3.1. Effects of Colony Re-Organization on Serum Cortisol
The mean serum cortisol levels during acclimation decreased significantly from 117.7 to 35.5 ng/ml from day 1 to week 6 (t = 3.49, P = 0.04). After acclimation, there was 5.5% increase in the serum cortisol between week 8 and 1week 12 in SIF. The increase in mean cortisol levels in SIF was greatest at the time of isolation from 35.5 ng/ml to 123.4 ng/ml compared to levels between week 8 and week 12, whereby the hormone increased from 123.4 to 130.2 ng/ml. However, there was 7.1% percentage decrease in serum cortisol in NIF. Similarly, in FIP, there was 9.9% decrease in serum cortisol levels between week 8 and 12. By week 20 mean serum cortisol levels in SIF had decreased significantly from 130.2 to 88.2 ng/ml (t = 8.74, P = 0.01), NIF from 108.1 to 90.4 ng/ml (t = 19.48, P = 0.01) and FIP from 100.2 to 87.4 ng/ml (t = 23.92, P = 0.002). However, there was no significant difference in cortisol levels between the SIF and NIF (t = 1.54, P = 0.263) as well as FIP and NIF during this period (Figure 1).
3.2. Effects of Colony Re-Organization on Serum Estradiol in Females
The serum estradiol levels increased significantly during acclimation with a mean of 14.5 ± 0.96 pg/ml (t = 15.15, P = 0.001). The SIF had 6.3% decrease in serum estradiol level between week 8 and 12 compared to NIF with 14.4% increase while FIP had 1.9% increase in serum estradiol levels. By week 20, the SIF had a significant increase in Estradiol levels with mean values of 18 ± 2.52 pg/ml (t = 7.15, P = 0.02) compared to NIF with mean of 15 ± 0.58 pg/ml. The mean serum estradiol levels in FIP also increased significantly from 16.1 to 25.0 pg/ml (t = 6.33, P = 0.02). The mean estradiol levels in FIP were 19.0 ± 3.0 pg/ml. There was no significant difference in mean estradiol levels between the SIF and FIP (paired t = −1.73, P = 0.23) (Figure 2).

Data section ::
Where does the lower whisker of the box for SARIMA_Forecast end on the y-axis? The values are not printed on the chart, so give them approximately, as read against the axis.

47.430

Exercise set ::
1. In the results excerpt on cortisol and estradiol, by what percentage did serum cortisol decrease in FIP between week 8 and week 12?
2. Write out, word for word, the part of the results excerpt on cortisol and estradiol that opens with the words containing "3.2. Effects of" and closes with "0.23) (Figure 2).".
None of the lines has any bearing on the work here.

Answers to the exercise ::
1. It decreased by 9.9%.

2.
3.2. Effects of Colony Re-Organization on Serum Estradiol in Females
The serum estradiol levels increased significantly during acclimation with a mean of 14.5 ± 0.96 pg/ml (t = 15.15, P = 0.001). The SIF had 6.3% decrease in serum estradiol level between week 8 and 12 compared to NIF with 14.4% increase while FIP had 1.9% increase in serum estradiol levels. By week 20, the SIF had a significant increase in Estradiol levels with mean values of 18 ± 2.52 pg/ml (t = 7.15, P = 0.02) compared to NIF with mean of 15 ± 0.58 pg/ml. The mean serum estradiol levels in FIP also increased significantly from 16.1 to 25.0 pg/ml (t = 6.33, P = 0.02). The mean estradiol levels in FIP were 19.0 ± 3.0 pg/ml. There was no significant difference in mean estradiol levels between the SIF and FIP (paired t = −1.73, P = 0.23) (Figure 2).